Em outubro, os integrantes do coletivo iniciaram uma campanha virtual para arrecadação de materiais de construção e recursos financeiros para reforma e adaptação de sua nova sede. Desde 2017, o projeto social ocupa duas salas cedidas pelo Centro Empresarial, onde oferece atividades culturais e educacionais a crianças e adolescentes da comunidade do Apolo II, bairro periférico entre Itaboraí e São Gonçalo. Em junho deste ano, durante a pandemia de Covid-19, o irmão de Marcos Moura faleceu e a casa da família - agora com um único herdeiro - foi doada para sediar a ONG e em breve também o Centro Cultural.

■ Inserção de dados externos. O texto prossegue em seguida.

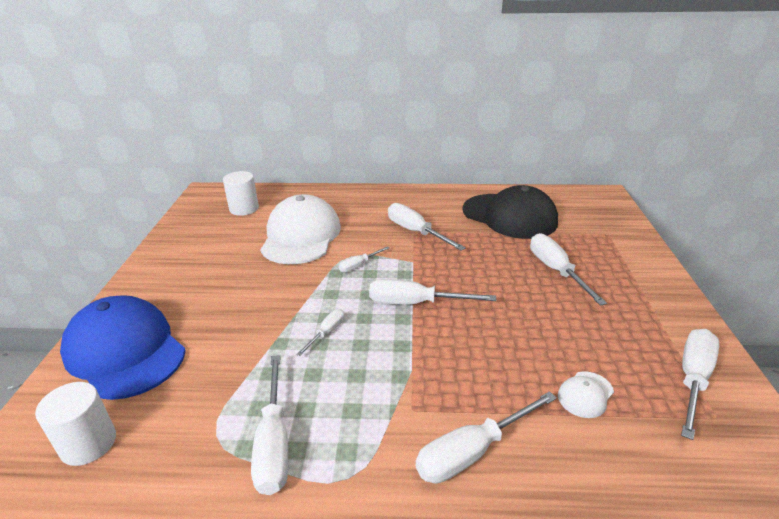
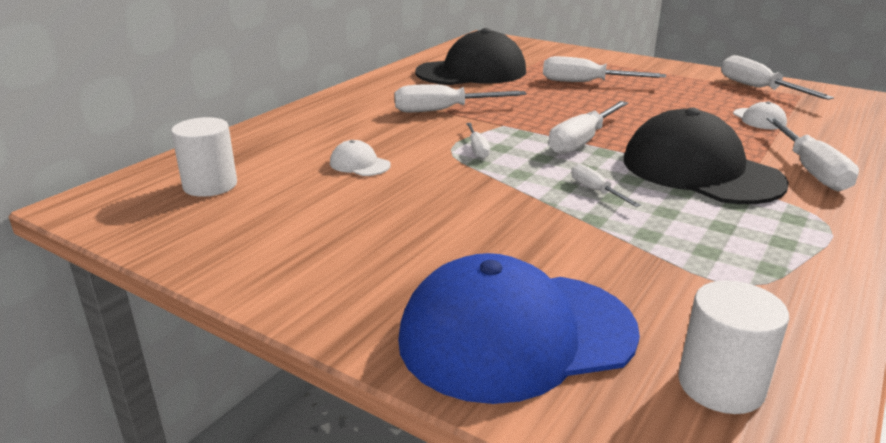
camera: 60 degrees left, 5 degrees down
(274, 442) = (768, 252): white screwdriver -> none
(301, 236) = (359, 164): white cap -> white cap, size x0.41
(408, 377) = (700, 171): none -> black cap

O projeto não recebe incentivo financeiro do poder público.
Segundo o fundador, o grupo é grato ao responsáveis do Centro Empresarial onde o projeto funcionava, mas com uma sede própria o horário poderá ser mais amplo e incluir mais atividades. "É muito simbólico para mim destinar a casa onde cresci para realizar tantas atividades educacionais e culturais. Existem grandes potências entre as crianças e adolescentes na periferia e o que elas precisam é de oportunidades. Agradecemos por todo o apoio e carinho dos responsáveis pelo prédio, mas temos a oportunidade de caminhar com nossas próprias 'pernas' agora", explicou.
De acordo com a pedagoga Andreia Costa, mãe de quatro alunos do projeto, se não fosse o Coletivo Ponte Cultural e seu alto comprometimento com os jovens, seus filhos talvez não cursassem as aulas de artes, pois ela não teria renda para custear os cursos. "Eu e meus filhos entramos no coletivo em 2018. Eu me inscrevi e também os meus filhos assim que soube do projeto. Eu tenho uma filha muito talentosa mas também muito introvertida, que com o curso de teatro no Coletivo se desenvolveu muito na escola e em outras áreas. Sou muito grata ao Ponte Cultural", exclamou.